Stan moved forward to suggest that community policing at games needs to be more man-of-the-people, more collegiate. It is very much about talking, building relationships and possibly about more less visible policing, and more light-touch policing.
Placing people from the club, or club’s history in the away ends or in the stands during a game. Get Stan himself, McGrath, Yorke and more to sit amongst the fans and increase the impression of an Aston Villa ‘family’.
Some black players stand up, and stand out. Their team-mates should speak out too, but more often than not, the club will choose to speak for them.
The situation has not been helped by the recent scandal involving Bernardo Silva, with their “banter” and “mates” approach to the situation.

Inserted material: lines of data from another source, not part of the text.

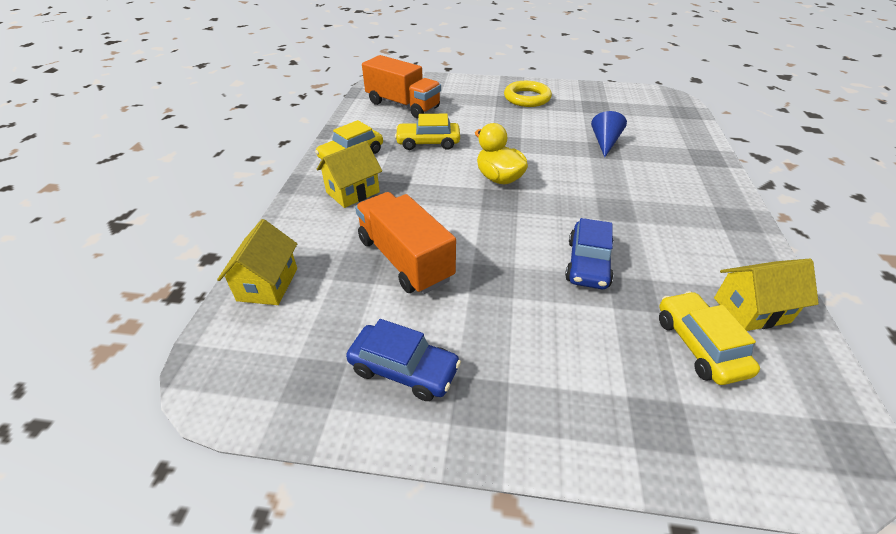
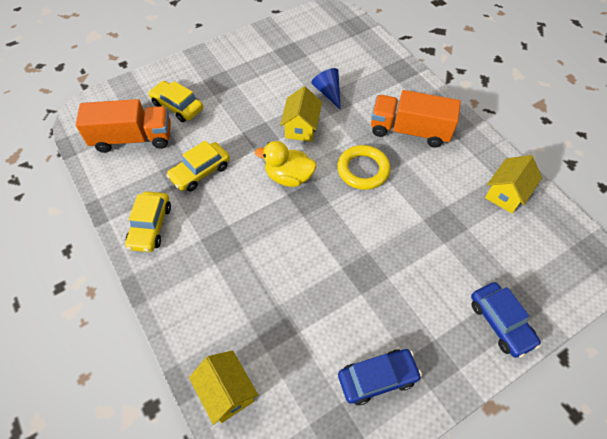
camera: 40 degrees left, 15 degrees up
(353, 192) = (195, 264): yellow house -> yellow house (301, 127)
(405, 259) = (297, 298): orange truck -> orange truck (409, 131)
(527, 98) = (230, 70): yellow ring -> yellow ring (363, 170)
(588, 263) = (406, 218): blue car -> blue car (500, 322)
(699, 345) = (500, 238): yellow car -> yellow car (177, 106)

It has given the impression of “If Bernardo can do it, so can I.”
The chants, Nakamba and otherwise, are unable to be defended. Some will attempt, stating that certain parts of songs are meant as a ‘compliment’ – mainly when the chant is referring to the size of a black player’s genitalia.
“It’s not a compliment. If I signed for Villa this summer and heard that chant, I would be mortified. It would upset me.”
“It demeans more than it assists. It’s like making comments about a Jewish player involving money or circumcision – they perpetuate harmful stereotypes.“
“Big Black Cock? References to slavery? How are these compliments? If you can’t understand that, feel free to ask me – and I’ll explain.”
“The club should provide more interviews with Marvelous Nakamba, Mings, Konsa – they should be allowed to speak out – explain about the history, things like apartheid which happened right next door to Zimbabwe – but the club will choose to protect the players.”
Collymore is sure that Nakamba will be aware of the chant, but players are told via legal protocol to generally not get involved in unsavoury events, especially via social media.
He raises a key question, stating:
“What made fans sing about Marvelous? Konsa? Abraham?”
“Those involved with these chants will say they’re fond of the player – but they’re using stereotypes to showcase that. If you were truly fond of the player, you’d sing something with no mention of race, or stereotypes.”
“It’s almost like laughing at Dwight Yorke, Tyrone Mings, Tammy Abraham, Paul McGrath – people who have provided so much to the history of this club.”
Stan is eager to improve equality in the stands too – asking for fans to not just look at exceptional performers and respecting the players, but respecting those in the stands of different races, creeds and colours too.
“Reach out to each other. Speak to each other – especially when there’s youngsters around.”
“Kids aren’t interested in race fundamentally. They learn their views from social media and adults.”
“Fans feel threatened by politics that has said “build a wall”, “cut ourselves off from Europe”, “immigrants are taking my work” and these sensitivities are being highlighted via football”.
“These kids have the resources. Football can lead the way.”